How many lines of the data below contain the string "Richard" when uppercase and lowercase must match? Tally them and reply with the number only.
Start of Block
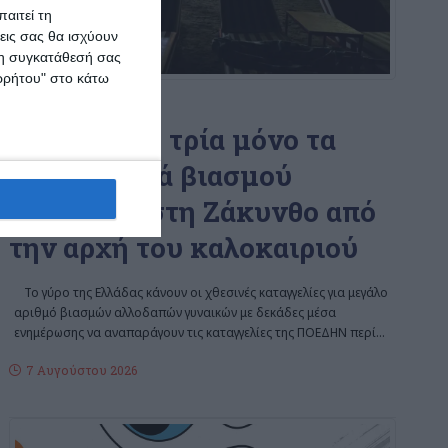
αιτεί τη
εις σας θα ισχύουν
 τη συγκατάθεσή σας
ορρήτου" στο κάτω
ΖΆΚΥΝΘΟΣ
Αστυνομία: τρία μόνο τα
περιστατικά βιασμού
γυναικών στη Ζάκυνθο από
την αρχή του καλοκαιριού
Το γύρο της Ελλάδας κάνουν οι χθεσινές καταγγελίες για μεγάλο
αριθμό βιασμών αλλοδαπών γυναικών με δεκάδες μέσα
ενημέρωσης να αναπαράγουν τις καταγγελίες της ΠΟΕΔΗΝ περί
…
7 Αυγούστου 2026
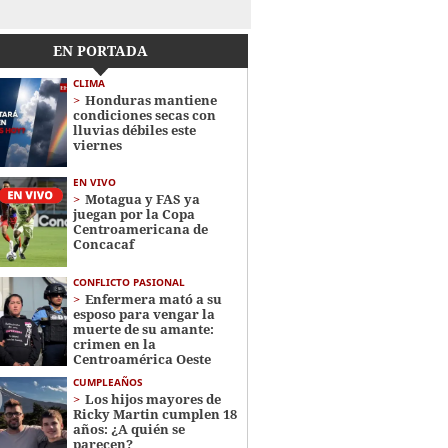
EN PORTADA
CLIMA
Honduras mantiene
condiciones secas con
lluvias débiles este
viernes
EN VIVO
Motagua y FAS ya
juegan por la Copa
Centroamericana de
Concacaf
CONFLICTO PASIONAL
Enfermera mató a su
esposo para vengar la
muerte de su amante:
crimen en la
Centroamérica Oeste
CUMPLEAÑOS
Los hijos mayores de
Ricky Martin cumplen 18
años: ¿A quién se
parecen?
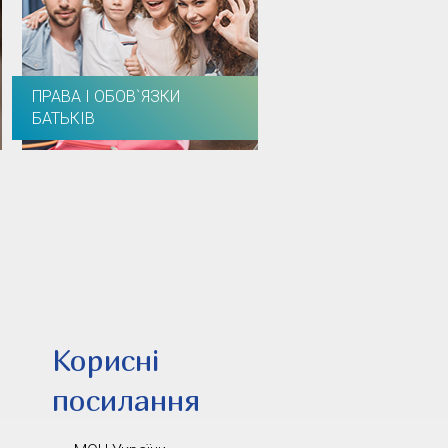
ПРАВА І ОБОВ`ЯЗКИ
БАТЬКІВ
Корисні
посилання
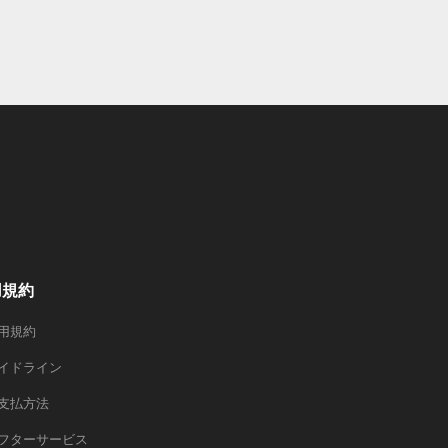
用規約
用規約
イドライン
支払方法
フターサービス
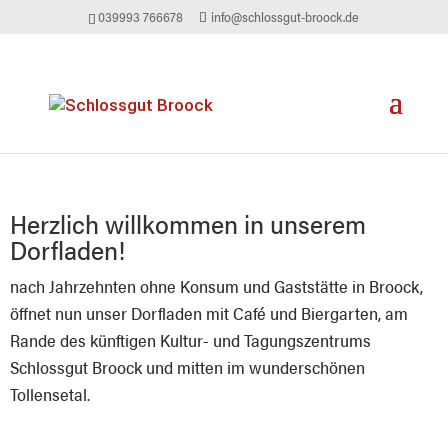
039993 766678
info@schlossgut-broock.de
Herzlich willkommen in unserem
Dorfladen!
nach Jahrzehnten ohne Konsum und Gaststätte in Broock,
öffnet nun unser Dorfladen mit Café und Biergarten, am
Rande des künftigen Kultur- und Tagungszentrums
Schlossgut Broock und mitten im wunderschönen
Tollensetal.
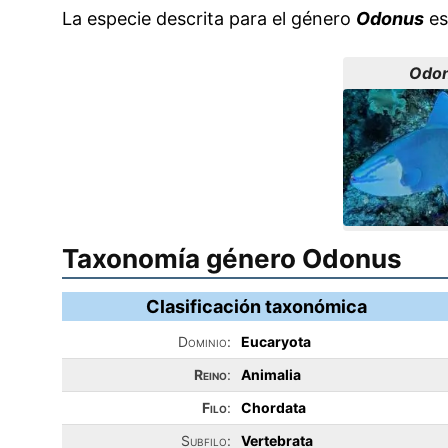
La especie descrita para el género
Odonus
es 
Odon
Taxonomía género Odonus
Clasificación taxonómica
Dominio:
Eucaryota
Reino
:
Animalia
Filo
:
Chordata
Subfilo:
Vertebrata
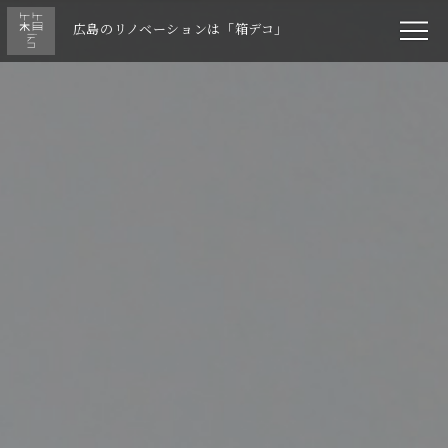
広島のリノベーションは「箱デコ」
End of Block
Start of Block
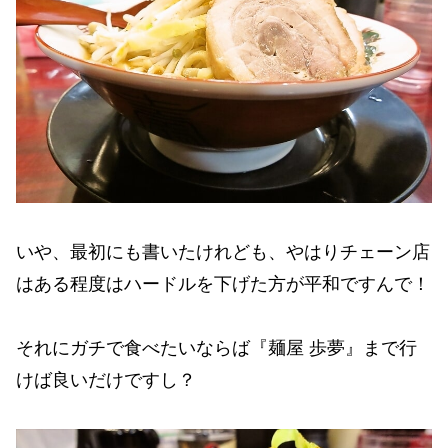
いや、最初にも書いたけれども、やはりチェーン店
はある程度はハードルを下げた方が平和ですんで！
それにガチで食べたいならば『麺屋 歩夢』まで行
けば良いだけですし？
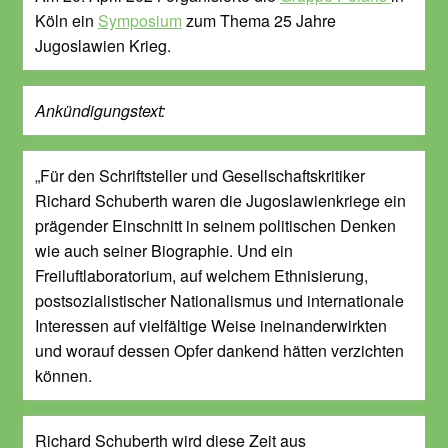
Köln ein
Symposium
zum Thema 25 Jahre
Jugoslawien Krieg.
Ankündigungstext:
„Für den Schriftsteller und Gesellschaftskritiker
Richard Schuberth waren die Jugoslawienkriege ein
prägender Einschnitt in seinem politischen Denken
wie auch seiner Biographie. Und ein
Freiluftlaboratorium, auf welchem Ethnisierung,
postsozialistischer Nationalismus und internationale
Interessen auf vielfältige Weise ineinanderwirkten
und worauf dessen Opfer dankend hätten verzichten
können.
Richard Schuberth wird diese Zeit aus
End of Block
Start of Block
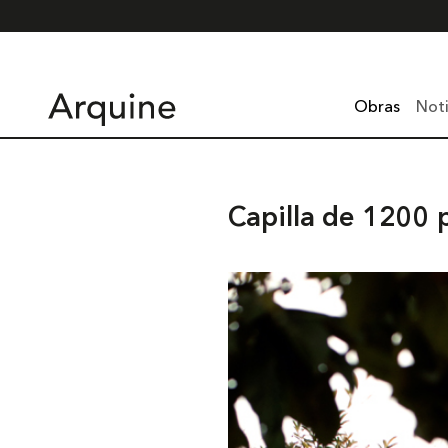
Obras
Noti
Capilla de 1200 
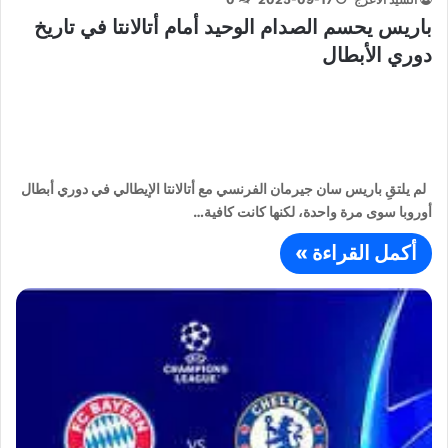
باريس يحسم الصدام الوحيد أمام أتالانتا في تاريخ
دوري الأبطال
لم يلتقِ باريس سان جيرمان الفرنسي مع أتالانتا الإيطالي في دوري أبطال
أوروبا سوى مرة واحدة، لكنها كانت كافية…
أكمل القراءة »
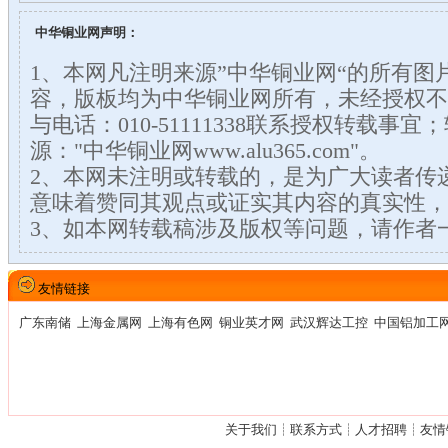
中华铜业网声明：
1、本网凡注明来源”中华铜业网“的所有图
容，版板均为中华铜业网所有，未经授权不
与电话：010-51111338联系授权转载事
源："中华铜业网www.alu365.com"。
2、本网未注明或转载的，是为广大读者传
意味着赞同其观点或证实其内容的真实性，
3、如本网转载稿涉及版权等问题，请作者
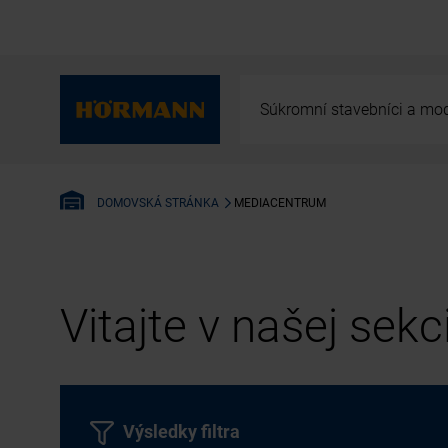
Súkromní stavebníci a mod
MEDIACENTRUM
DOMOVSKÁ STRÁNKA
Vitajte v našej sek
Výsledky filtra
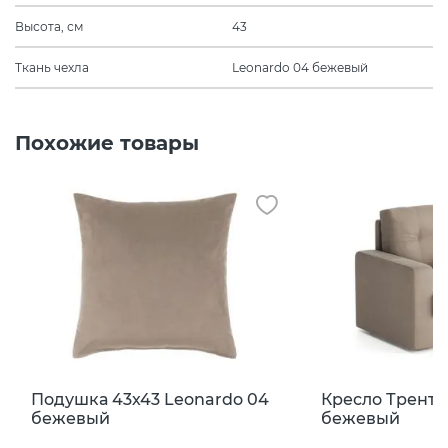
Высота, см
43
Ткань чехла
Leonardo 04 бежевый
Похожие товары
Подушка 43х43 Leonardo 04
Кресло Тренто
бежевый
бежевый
End of Block
*Exercise output*
2